This article features some material in The Brontës Went to Woolworths that gives me the idea that Rachel Ferguson had personal experience of the problems that creating imaginary relationships and living in fantasy worlds can cause.
She mentions the importance of being very careful when talking in the real world to people who have been the targets of fantasies; she also says that these people must be accepted and dealt with as they really are. She describes some inner conflicts that result from having too many fantasies on the go.
Some of the things that the narrator Deirdre Carne says give me the idea that Rachel Ferguson herself had been in a situation where someone had been part of her life in her imagination long before she actually met them in real life. Deirdre mentions for example how difficult it is to have to treat people as strangers when they have been one of the family for years!
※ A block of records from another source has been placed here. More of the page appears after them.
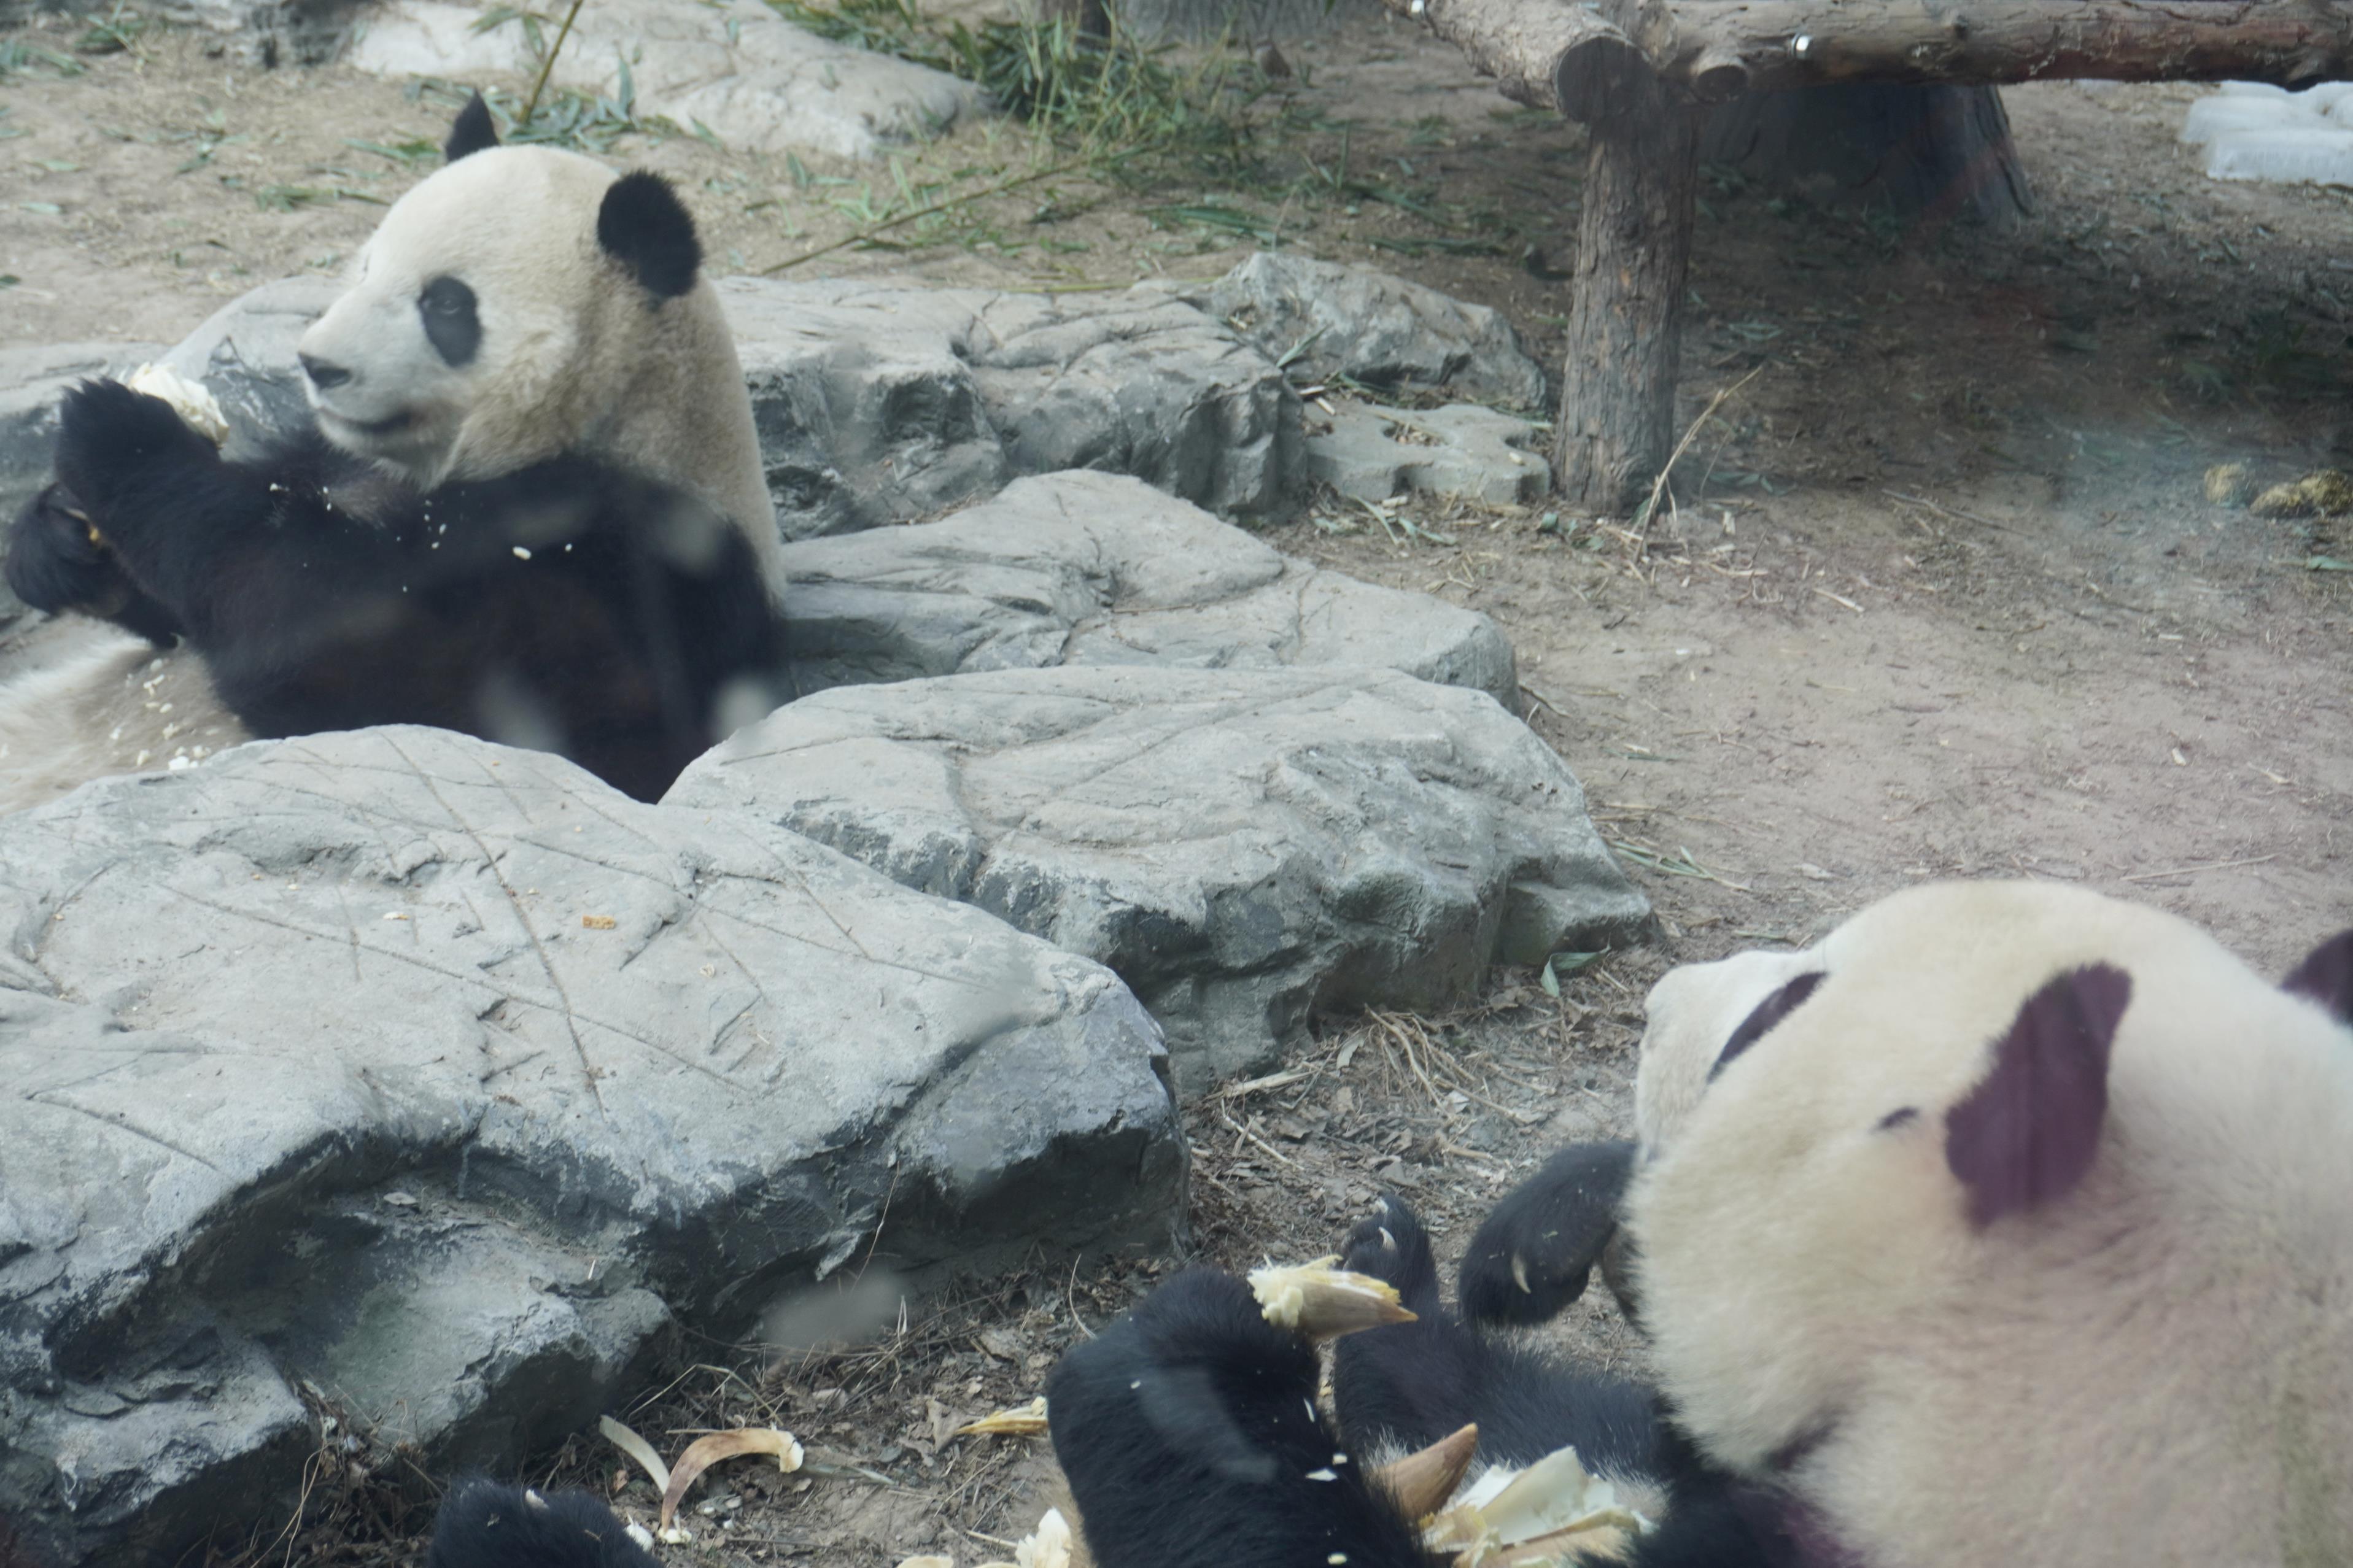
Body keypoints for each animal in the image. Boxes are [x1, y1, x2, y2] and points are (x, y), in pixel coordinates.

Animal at [0, 93, 790, 808]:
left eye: (445, 303)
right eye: (365, 268)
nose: (317, 365)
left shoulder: (618, 559)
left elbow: (345, 652)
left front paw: (115, 430)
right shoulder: (331, 458)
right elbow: (183, 606)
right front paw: (60, 536)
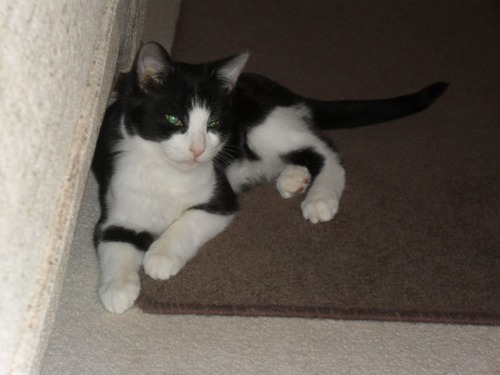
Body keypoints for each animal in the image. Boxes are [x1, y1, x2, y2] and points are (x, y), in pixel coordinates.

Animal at [92, 41, 448, 314]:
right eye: (173, 119)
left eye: (215, 123)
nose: (198, 149)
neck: (168, 171)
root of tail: (278, 88)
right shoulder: (117, 204)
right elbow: (113, 243)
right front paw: (117, 289)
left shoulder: (220, 199)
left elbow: (188, 221)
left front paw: (160, 256)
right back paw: (293, 178)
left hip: (264, 125)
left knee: (325, 150)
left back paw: (320, 198)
This again reminds me of the double agents in Raphael Sabatini's books who were mentioned in the introductory article: people who live a double life must be careful to keep their stories straight and not give themselves away.
Deirdre has feelings of unreality when about to meet Lady Toddington for the first time in real life. The information that she has either invented or obtained via her researches makes her feel both advantaged and disadvantaged when talking to her.
Deirdre slips up a few times but gets away with it.
She says this about the necessity of bringing Lady Toddington up to speed:
“Meanwhile, there was the spadework of the situation to get through, and I wondered how long it would actually take to bring her up to the point at which I had arrived long since, so that we could all start level.”
I suspect that Rachel Ferguson must have done some similar spadework, slowly putting her cards on the table one by one. How else could she have come up with something like that!